Quellen und weiterführende Informationen

  1. Music Business Worldwide, 15. September 2026: Bericht über die Klage der Universal Music Group gegen DistroKid und die darin erhobenen Vorwürfe zu KI-generierter Musik, Copyright-Verletzungen und angeblich massenhaft verbreitetem „AI slop“.

  2. Music Business Worldwide, 14. September 2026: Bericht über die von der IFPI vorgestellte Streaming Integrity Initiative und die Liste der Unternehmen und Organisationen, die sich den neuen Anti-Fraud-Standards angeschlossen haben.

  3. CVC Capital Partners, Juli 2026: Unternehmensmitteilung zur vereinbarten Mehrheitsbeteiligung an DistroKid und zum geplanten Abschluss der Transaktion im dritten Quartal 2026.

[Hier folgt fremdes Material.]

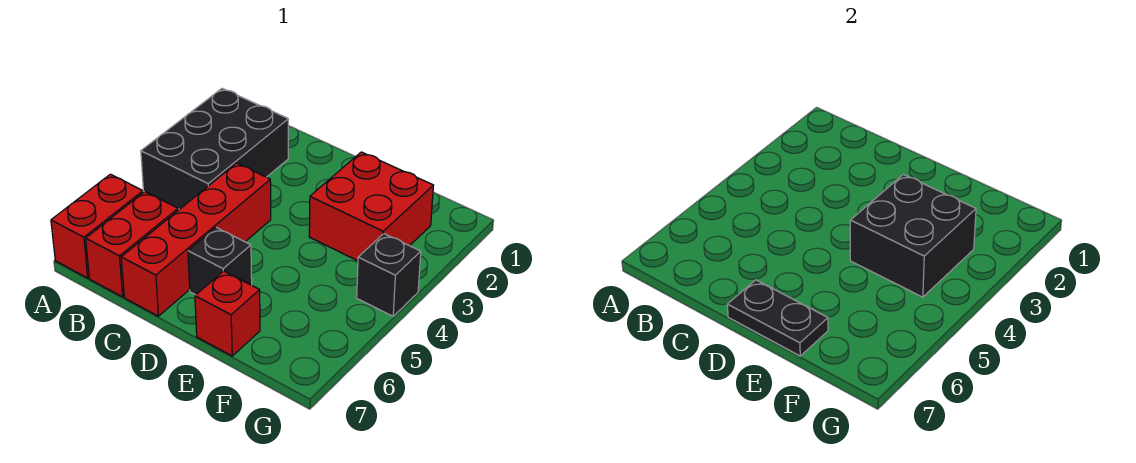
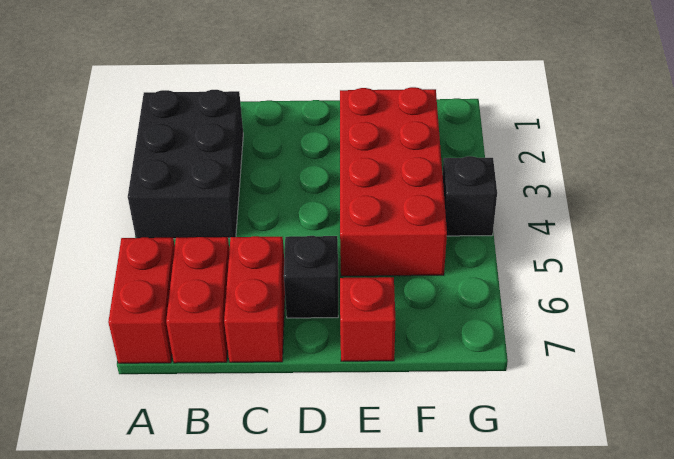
red 1x4 brick [121,163,271,316] -> red 1x2 brick [224,236,285,362]
black 1x2 plate [727,280,828,356] -> none
red 2x2 brick [309,152,434,261] -> red 2x4 brick [340,87,447,276]
black 2x2 brick [850,174,976,297] -> none

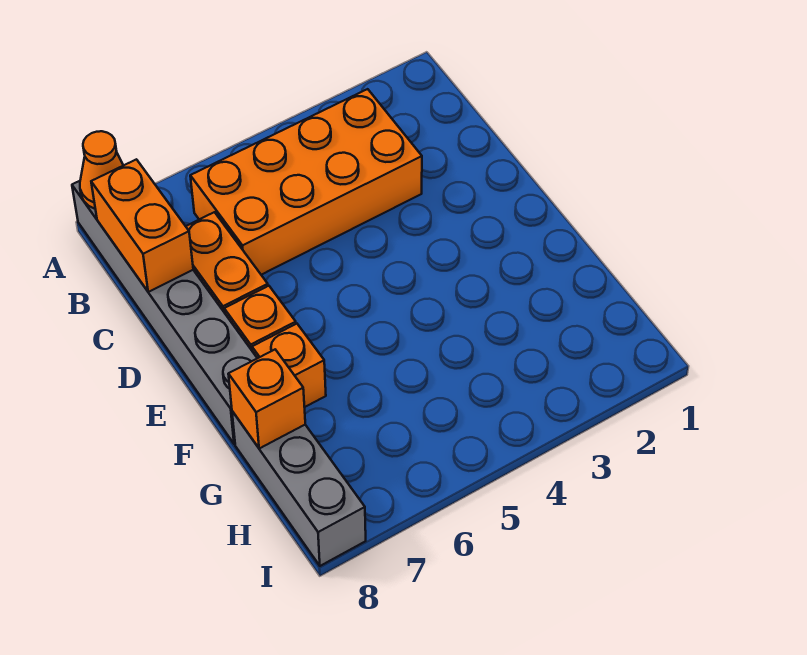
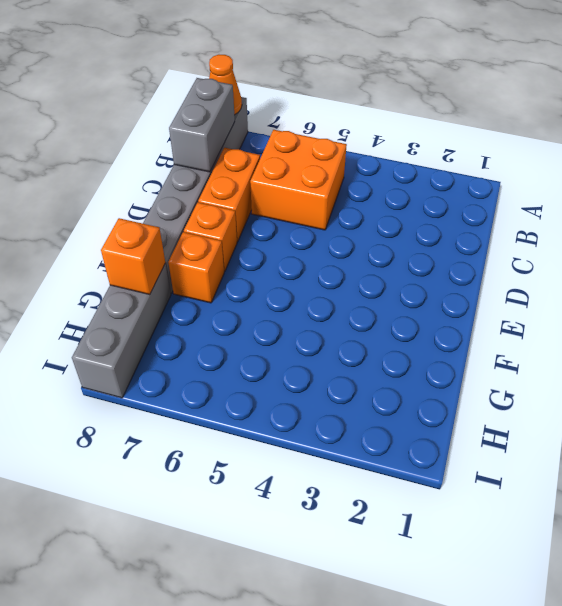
orange 2x4 brick [190,89,422,275] -> orange 2x2 brick [250,130,347,230]
orange 1x2 brick [91,159,193,292] -> grey 1x2 brick [169,78,235,172]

  4. Music Business Worldwide, 10. September 2026: Bericht über die mehrjährige Lizenzvereinbarung zwischen Universal Music Group und ElevenLabs sowie die geplante Entwicklung eines KI-Musikangebots.

  5. Reuters, 9. September 2026: Bericht über die Zusammenarbeit von Suno mit Warner Music Group und BMG sowie die Entwicklung neuer KI-Musikmodelle auf Grundlage lizenzierter Musik.

  6. Music Business Worldwide, September 2026: Hintergrundberichte zur Entwicklung von KI-Musik, den Lizenzierungsstrategien der Major Labels und den zunehmenden Anforderungen an Transparenz und Streaming-Integrität.